-------- INPUT --------
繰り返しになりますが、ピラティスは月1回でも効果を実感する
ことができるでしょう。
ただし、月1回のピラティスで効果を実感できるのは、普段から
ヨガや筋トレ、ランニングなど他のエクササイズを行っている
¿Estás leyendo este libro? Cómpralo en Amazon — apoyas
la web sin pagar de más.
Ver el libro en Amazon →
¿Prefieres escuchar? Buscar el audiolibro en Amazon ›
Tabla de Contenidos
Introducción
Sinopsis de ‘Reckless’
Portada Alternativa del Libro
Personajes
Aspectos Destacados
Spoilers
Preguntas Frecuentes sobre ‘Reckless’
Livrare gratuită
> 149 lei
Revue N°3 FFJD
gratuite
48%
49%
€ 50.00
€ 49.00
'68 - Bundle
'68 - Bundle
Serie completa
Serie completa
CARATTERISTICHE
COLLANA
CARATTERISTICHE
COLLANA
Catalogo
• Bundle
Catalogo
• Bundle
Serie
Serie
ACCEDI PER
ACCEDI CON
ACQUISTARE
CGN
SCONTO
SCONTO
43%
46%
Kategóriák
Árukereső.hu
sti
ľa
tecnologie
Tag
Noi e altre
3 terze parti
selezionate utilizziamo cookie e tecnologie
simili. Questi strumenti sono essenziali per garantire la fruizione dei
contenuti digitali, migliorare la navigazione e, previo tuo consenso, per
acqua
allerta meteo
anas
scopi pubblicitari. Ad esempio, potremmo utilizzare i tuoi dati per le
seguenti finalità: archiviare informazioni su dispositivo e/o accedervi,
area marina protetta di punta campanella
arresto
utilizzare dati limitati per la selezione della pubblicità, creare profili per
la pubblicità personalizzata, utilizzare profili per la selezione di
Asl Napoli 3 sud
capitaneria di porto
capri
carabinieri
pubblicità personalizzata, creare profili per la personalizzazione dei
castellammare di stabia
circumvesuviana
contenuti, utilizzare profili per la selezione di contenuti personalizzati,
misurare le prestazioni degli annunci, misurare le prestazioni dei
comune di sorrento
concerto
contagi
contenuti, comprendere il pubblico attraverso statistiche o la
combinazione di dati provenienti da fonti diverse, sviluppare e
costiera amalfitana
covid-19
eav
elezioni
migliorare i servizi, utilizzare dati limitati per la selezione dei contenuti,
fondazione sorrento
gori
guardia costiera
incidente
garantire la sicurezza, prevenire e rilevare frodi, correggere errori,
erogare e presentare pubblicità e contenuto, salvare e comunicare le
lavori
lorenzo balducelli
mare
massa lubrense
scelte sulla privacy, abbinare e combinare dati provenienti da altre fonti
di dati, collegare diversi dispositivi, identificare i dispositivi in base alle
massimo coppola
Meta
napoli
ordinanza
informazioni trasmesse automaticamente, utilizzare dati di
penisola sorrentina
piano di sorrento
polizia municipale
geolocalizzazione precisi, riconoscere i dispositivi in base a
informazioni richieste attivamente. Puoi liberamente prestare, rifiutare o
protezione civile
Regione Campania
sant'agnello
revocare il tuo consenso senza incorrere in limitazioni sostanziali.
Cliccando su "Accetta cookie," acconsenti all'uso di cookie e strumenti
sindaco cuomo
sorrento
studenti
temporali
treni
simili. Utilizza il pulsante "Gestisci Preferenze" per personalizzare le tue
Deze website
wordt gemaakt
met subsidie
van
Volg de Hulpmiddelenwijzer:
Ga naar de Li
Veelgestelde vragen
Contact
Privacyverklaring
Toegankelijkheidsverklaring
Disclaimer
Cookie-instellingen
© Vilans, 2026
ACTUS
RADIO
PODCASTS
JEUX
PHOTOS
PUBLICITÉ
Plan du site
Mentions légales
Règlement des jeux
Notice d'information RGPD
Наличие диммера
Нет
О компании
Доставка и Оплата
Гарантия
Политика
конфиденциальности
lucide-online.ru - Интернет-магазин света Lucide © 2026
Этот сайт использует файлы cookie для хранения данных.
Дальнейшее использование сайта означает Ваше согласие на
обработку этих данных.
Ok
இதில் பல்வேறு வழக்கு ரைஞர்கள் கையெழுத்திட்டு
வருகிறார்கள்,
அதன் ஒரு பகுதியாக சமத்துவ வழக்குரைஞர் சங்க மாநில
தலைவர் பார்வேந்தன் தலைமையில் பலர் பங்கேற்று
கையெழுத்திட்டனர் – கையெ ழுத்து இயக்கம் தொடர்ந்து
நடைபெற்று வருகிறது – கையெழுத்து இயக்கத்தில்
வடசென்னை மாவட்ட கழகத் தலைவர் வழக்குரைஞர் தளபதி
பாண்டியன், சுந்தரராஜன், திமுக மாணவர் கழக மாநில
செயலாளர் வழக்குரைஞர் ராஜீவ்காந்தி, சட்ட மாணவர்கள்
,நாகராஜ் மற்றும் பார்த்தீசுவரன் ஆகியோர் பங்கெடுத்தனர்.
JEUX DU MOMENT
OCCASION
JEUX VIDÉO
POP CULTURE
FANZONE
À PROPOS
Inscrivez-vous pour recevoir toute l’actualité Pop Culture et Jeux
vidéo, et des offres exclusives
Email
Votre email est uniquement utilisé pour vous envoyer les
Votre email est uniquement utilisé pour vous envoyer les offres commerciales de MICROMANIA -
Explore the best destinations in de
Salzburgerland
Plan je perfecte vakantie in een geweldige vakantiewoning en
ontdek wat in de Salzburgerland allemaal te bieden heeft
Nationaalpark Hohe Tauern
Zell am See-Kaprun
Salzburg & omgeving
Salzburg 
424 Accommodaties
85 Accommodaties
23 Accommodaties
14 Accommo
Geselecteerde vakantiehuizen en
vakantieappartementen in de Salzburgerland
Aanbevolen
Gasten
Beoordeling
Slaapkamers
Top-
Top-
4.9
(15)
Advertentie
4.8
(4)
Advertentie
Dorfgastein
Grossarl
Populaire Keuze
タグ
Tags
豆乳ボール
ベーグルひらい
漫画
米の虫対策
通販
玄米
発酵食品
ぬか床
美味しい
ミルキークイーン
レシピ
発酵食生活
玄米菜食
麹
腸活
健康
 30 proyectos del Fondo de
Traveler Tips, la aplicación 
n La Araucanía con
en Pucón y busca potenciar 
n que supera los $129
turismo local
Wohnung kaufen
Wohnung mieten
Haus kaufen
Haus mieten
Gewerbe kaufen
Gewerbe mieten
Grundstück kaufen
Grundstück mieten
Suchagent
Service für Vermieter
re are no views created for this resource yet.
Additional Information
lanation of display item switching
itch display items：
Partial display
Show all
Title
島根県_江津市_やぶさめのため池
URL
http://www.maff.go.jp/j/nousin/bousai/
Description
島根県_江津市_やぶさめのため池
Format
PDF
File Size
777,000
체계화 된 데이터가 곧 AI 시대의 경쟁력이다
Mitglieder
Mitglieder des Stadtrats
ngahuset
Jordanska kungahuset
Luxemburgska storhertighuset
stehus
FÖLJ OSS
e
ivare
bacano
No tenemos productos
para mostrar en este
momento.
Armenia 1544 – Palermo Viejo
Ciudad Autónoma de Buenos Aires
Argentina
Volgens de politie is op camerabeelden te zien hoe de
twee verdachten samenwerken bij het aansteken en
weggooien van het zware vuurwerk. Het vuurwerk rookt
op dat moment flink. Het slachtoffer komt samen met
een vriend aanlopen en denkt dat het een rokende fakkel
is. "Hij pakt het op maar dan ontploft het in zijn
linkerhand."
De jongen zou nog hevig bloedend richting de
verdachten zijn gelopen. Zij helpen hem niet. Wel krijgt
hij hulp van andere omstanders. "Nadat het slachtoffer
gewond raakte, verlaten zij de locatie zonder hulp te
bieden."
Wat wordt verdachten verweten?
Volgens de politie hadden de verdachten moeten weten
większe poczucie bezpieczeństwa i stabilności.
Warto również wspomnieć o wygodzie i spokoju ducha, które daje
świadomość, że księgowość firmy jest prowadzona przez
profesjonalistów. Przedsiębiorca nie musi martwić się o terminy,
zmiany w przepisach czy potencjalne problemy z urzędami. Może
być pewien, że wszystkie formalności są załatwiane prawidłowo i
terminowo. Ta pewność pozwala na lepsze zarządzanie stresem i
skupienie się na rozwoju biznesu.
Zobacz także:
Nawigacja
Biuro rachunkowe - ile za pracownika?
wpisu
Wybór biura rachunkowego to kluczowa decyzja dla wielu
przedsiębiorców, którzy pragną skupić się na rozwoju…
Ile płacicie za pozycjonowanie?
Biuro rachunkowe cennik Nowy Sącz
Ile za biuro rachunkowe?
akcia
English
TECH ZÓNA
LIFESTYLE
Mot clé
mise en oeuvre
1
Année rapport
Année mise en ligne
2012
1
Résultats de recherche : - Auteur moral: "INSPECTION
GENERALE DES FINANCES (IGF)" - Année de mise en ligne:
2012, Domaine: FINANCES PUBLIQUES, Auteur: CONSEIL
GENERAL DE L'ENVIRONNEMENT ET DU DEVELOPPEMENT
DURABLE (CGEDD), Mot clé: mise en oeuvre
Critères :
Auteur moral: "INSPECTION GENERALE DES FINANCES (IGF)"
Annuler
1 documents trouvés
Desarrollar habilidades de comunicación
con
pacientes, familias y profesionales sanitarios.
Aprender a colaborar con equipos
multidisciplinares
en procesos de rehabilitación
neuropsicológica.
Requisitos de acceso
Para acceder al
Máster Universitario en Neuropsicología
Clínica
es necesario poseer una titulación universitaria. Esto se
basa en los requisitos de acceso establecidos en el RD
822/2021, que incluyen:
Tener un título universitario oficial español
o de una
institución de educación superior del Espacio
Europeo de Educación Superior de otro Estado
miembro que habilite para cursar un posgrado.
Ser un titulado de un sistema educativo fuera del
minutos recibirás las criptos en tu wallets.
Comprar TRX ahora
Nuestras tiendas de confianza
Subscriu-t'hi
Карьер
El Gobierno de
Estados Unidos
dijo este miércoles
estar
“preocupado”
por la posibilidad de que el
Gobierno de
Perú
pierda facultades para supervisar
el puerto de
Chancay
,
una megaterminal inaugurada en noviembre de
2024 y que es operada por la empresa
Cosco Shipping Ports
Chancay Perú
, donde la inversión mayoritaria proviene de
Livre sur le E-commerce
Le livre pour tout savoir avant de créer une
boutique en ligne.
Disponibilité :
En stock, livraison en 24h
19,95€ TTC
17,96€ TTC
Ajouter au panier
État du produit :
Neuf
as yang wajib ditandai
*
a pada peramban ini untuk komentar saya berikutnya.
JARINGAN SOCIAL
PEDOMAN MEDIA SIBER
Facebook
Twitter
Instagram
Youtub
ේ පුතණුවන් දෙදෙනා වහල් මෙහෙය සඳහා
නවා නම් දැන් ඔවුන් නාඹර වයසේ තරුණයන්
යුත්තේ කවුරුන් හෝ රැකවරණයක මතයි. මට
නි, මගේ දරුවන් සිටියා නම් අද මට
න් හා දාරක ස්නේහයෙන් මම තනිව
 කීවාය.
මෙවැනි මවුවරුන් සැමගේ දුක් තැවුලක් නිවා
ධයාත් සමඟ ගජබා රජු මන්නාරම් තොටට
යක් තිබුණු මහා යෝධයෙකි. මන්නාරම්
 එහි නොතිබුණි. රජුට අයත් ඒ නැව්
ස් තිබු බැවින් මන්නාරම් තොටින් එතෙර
--------
▸ **REQUIREMENT**: Report how many lines above contain the string "profili". Please write the number only.

▸ **WRITTEN RESPONSE**: 4